This folder contains the project carried out during the internship at FBK, concerning the application of the tool CheckList (Ribeiro et al., 2020) in order to evaluate systems of Hate Speech detection, using representative datasets for this task, with a particular focus on fairness.
Marta Marchiori Manerba and Sara Tonelli. Fine-Grained Fairness Analysis ofAbusive Language Detection Systems with CheckList, Workshop on Online Abuse and Harms (5th WOAH!), 2021
Bibtex for citations:
@inproceedings{manerba-tonelli-2021-fine,
title = "Fine-Grained Fairness Analysis of Abusive Language Detection Systems with {C}heck{L}ist",
author = "Manerba, Marta Marchiori and Tonelli, Sara",
booktitle = "Proceedings of the 5th Workshop on Online Abuse and Harms (WOAH 2021)",
month = aug,
year = "2021",
address = "Online",
publisher = "Association for Computational Linguistics",
url = "https://aclanthology.org/2021.woah-1.9",
doi = "10.18653/v1/2021.woah-1.9",
pages = "81--91",}
We developed one suite having different capabilities tested: the suite is saved with the extension .pkl and with the extension .txt. The suite is created through the Jupiter notebook "1_NLP Tests with CheckList + Creating Synthetic Dataset.ipynb": the core of this work partially relies on the examples and the tutorials released by CheckList authors for the task of Sentiment Analysis. New capabilities -with respect to the ones in the released- have been added and the lexicons and templates have been expanded and declined especially with a focus on unintended model biases with respect to sexism, racism and ableism.
The other notebook, "2_Tests_Executions.ipynb", reports the code to run the suite, where we can also explore the results (Important: The visual summary is implemented by the authors as ipywidgets and don't work on Colab or JupyterLab; in Jupyter notebooks instead is available and working - You can see an example in the image Visual Summary).
The output will be:
- results_suite_NLP_Tests.csv summarizing the stats obtained through the tests;
- misclassified_records.csv containing the wrong labeled records, in case you want to explore them further or conduct additional training on them.
These synthetic datasets concerns the Hate Speech Detection task. The data are in English and are divided in three categories, dealing with bias towards different targets.

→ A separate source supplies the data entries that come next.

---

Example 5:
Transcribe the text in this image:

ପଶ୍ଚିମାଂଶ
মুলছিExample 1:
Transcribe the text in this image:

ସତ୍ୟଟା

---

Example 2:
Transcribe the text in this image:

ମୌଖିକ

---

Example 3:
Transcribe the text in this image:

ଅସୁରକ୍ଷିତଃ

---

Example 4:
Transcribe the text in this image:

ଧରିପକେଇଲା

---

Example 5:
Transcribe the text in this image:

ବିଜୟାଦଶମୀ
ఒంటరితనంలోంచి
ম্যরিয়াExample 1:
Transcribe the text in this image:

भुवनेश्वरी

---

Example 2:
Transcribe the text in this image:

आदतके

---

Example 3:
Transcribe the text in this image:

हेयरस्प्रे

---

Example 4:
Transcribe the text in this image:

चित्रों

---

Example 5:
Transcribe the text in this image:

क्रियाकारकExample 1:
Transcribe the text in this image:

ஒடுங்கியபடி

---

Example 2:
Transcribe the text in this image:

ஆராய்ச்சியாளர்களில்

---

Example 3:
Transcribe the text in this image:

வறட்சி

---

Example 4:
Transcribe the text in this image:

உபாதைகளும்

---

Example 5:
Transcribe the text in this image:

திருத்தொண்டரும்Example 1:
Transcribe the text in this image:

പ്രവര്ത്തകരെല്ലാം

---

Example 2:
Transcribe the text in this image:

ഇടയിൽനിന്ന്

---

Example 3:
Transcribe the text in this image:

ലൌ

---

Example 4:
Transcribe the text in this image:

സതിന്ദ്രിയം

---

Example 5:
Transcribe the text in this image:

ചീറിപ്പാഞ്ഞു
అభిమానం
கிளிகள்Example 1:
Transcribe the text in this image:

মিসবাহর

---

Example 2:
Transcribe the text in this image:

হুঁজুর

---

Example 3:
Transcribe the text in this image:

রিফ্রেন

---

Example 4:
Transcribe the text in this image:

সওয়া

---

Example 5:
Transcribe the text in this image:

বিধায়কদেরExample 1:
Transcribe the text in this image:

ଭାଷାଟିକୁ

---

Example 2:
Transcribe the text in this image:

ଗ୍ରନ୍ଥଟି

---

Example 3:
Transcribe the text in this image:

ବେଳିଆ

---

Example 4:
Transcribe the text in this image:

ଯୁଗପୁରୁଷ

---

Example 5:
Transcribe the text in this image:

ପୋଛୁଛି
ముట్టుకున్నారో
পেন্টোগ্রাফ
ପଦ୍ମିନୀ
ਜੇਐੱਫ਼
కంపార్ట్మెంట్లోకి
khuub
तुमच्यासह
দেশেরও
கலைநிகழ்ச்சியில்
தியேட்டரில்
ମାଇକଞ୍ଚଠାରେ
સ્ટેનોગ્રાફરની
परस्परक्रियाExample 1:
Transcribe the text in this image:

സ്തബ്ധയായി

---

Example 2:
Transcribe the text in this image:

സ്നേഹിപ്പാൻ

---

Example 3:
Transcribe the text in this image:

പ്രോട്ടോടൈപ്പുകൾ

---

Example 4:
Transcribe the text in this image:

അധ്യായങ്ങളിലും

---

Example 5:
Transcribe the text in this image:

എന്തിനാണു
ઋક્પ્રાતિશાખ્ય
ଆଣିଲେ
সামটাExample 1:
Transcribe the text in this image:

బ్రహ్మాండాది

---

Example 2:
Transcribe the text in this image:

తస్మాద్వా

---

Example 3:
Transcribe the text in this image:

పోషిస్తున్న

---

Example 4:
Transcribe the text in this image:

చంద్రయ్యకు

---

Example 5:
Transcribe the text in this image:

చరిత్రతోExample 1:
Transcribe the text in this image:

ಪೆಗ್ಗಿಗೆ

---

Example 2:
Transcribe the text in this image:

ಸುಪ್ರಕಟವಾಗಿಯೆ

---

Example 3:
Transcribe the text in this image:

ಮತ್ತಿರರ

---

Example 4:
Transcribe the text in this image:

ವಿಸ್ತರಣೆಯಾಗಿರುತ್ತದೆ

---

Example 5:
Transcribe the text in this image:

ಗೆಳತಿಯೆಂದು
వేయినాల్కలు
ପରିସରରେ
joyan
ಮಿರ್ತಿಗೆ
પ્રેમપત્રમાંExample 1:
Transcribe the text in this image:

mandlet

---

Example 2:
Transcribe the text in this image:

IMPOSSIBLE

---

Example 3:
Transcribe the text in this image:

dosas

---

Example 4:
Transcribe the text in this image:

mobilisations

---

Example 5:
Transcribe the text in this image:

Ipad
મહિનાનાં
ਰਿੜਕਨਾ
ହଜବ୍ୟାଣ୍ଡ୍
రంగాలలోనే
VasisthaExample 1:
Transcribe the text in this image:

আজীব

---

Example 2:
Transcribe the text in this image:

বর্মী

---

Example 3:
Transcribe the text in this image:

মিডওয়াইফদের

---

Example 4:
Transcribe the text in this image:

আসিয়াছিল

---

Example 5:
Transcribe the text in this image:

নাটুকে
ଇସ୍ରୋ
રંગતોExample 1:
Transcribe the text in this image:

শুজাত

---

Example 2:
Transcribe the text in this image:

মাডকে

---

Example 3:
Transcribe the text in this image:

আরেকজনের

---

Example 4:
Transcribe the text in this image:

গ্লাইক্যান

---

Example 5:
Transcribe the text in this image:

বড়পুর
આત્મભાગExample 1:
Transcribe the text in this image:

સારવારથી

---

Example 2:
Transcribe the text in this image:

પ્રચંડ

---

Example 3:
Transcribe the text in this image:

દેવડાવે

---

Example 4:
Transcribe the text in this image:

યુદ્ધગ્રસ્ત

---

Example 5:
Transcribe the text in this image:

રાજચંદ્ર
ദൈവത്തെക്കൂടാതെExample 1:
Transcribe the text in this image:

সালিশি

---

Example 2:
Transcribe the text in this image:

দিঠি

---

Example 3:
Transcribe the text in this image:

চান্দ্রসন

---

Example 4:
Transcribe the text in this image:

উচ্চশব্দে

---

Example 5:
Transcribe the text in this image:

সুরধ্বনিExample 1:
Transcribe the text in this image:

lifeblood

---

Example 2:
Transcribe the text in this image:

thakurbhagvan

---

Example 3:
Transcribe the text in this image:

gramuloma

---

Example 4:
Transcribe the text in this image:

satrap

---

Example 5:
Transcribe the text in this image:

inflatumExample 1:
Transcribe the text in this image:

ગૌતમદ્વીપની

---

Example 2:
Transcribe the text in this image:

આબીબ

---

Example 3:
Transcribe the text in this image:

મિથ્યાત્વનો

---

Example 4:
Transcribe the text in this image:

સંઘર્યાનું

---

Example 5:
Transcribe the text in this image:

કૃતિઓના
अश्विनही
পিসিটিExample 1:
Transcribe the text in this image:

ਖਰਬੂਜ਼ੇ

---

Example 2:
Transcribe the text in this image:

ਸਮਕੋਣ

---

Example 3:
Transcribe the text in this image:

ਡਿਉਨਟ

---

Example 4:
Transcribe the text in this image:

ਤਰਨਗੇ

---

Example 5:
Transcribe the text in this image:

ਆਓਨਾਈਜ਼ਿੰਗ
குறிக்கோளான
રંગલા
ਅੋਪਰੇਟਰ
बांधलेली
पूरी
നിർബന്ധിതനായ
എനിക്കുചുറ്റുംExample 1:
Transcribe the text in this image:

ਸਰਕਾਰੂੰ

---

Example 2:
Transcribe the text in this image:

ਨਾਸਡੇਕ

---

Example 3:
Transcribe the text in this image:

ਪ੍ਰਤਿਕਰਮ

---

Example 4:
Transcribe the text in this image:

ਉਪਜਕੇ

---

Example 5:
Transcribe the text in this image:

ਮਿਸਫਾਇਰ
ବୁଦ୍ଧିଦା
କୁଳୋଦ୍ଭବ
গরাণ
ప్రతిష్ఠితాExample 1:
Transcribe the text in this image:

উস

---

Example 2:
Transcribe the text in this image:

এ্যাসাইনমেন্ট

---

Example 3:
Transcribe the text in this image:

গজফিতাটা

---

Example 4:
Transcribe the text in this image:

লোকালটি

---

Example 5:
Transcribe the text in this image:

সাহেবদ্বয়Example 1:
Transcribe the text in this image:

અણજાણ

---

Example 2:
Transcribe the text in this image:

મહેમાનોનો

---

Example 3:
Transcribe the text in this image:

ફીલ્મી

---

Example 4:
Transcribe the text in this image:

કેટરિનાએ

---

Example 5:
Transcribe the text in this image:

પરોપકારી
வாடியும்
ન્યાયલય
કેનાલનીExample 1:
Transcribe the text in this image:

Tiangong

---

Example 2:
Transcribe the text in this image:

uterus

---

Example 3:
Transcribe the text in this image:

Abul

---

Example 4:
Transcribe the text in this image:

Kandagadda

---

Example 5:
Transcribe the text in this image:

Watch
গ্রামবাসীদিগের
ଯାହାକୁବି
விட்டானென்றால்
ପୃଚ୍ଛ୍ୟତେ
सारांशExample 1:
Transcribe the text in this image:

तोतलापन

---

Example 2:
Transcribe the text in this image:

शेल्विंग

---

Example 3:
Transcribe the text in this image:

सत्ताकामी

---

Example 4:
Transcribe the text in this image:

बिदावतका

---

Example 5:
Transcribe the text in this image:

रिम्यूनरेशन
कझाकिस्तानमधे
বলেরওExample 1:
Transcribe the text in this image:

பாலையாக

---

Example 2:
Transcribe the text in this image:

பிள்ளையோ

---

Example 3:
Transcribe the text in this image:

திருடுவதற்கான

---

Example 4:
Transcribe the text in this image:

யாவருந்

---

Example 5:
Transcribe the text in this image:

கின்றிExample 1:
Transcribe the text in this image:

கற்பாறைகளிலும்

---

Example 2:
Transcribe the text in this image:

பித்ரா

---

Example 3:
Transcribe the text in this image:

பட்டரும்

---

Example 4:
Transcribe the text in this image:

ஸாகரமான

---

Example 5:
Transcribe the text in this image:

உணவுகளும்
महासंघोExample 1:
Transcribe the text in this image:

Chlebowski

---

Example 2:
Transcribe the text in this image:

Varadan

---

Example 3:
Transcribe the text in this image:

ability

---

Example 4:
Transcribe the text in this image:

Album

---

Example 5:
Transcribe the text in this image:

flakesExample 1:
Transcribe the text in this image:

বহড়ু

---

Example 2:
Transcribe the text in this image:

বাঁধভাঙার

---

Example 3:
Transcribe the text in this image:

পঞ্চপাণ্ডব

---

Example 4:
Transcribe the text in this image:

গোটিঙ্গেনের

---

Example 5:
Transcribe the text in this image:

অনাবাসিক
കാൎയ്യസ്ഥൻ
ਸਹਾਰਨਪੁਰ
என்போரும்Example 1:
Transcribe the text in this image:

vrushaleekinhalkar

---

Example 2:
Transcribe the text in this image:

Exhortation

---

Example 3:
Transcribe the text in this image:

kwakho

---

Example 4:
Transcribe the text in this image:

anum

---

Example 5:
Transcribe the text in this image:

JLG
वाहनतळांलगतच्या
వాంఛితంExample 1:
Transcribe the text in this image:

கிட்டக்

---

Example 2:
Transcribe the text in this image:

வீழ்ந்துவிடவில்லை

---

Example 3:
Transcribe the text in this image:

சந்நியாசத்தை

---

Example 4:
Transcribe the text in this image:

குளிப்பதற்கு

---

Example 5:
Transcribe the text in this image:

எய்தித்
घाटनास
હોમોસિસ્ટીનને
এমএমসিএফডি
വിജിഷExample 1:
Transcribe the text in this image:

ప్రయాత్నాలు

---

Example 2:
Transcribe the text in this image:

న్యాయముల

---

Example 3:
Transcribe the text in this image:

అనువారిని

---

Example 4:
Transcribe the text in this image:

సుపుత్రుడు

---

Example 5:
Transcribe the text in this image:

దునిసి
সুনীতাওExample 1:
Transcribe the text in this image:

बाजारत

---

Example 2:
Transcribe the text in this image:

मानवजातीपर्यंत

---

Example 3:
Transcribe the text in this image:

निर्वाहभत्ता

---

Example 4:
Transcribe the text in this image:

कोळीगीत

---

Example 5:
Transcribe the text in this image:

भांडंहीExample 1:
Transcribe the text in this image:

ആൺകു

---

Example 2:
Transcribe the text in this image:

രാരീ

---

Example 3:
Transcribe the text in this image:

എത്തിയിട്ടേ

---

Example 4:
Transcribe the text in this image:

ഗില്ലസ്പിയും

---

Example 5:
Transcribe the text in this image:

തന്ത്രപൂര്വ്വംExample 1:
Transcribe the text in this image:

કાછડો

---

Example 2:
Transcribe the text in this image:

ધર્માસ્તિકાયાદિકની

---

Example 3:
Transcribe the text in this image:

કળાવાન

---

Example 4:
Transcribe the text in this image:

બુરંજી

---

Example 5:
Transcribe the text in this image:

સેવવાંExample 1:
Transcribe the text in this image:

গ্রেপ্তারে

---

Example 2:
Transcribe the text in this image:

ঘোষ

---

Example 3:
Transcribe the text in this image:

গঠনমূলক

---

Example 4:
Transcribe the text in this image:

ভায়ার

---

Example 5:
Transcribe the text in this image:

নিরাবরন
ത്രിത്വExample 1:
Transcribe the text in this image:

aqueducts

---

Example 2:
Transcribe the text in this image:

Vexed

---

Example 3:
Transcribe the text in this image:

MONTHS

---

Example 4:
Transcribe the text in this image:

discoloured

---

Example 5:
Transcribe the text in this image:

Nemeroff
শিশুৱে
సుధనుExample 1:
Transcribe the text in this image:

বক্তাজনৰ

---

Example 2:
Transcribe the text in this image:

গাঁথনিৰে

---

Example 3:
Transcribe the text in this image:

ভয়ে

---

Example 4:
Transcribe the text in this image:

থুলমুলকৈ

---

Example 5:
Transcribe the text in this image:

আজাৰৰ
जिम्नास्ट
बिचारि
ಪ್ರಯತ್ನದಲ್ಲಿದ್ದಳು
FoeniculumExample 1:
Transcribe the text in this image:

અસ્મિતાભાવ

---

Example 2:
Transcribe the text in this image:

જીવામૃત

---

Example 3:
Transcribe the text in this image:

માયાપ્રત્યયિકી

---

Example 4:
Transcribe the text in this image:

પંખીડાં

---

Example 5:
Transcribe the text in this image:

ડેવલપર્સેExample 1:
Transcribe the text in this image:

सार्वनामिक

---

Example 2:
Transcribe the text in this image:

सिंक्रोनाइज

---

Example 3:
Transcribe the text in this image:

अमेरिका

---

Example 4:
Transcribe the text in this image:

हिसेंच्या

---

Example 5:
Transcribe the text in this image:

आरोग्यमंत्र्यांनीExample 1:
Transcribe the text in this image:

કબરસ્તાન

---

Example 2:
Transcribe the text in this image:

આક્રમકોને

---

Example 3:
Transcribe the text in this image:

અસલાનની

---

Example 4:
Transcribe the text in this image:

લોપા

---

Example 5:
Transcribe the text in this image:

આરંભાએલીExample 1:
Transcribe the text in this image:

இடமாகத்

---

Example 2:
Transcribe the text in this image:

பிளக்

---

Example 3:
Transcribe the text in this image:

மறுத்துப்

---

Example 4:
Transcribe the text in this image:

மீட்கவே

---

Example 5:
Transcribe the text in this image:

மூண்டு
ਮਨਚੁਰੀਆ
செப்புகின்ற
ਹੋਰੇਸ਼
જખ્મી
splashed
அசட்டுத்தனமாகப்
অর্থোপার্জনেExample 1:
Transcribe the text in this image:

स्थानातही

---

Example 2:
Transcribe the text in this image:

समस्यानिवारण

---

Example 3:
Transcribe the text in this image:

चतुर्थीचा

For each of the category, one dataset is created through the Jupiter notebook called "1_NLP Tests with CheckList + Creating Synthetic Dataset.ipynb".
- sexism.csv for misogyny, gender, sexual orientation
- racism.csv for ethnicity, nationality and religion
- ableism.csv for disability and old people
- all_synthetic_dataset.csv contains them all
As these data have been synthetically created with CheckList, they are freely usable. The labels refers to the task of Hate-Speech Detection, i.e.
- 0 for non-hateful content
- 1 for hateful content
Compute the predictions for NLP_Tests.txt file, saving them in a file where each line has 4 numbers: the prediction (0 for hateful, 1 for neutral, 2 for non-hateful) and the prediction probabilities for (negative, neutral, positive). Since the task of Hate-Speech Detection doesn't compute the neutral label, you can put in the neutral probability always 0 (the tests created do not include the neutral label, for the same reason).
Then, in the Tests' Executions notebook, update the pred_path with this file and run all.
Take a look at the folder "Prediction file example" where you can find the notebook "Using_BERT_as_Hate_Speech_Classifier.ipynb", that produce the output ("output_NLP_Tests") in the format needed.
suite_path = '*insert the path of the suite NLP_Tests.pkl*'
suite = TestSuite.from_file(suite_path)
pred_path = '*insert the path to the file where you saved the predictions for the txt file associated with the suite*'
suite.run_from_file(pred_path, overwrite=True)
suite.summary()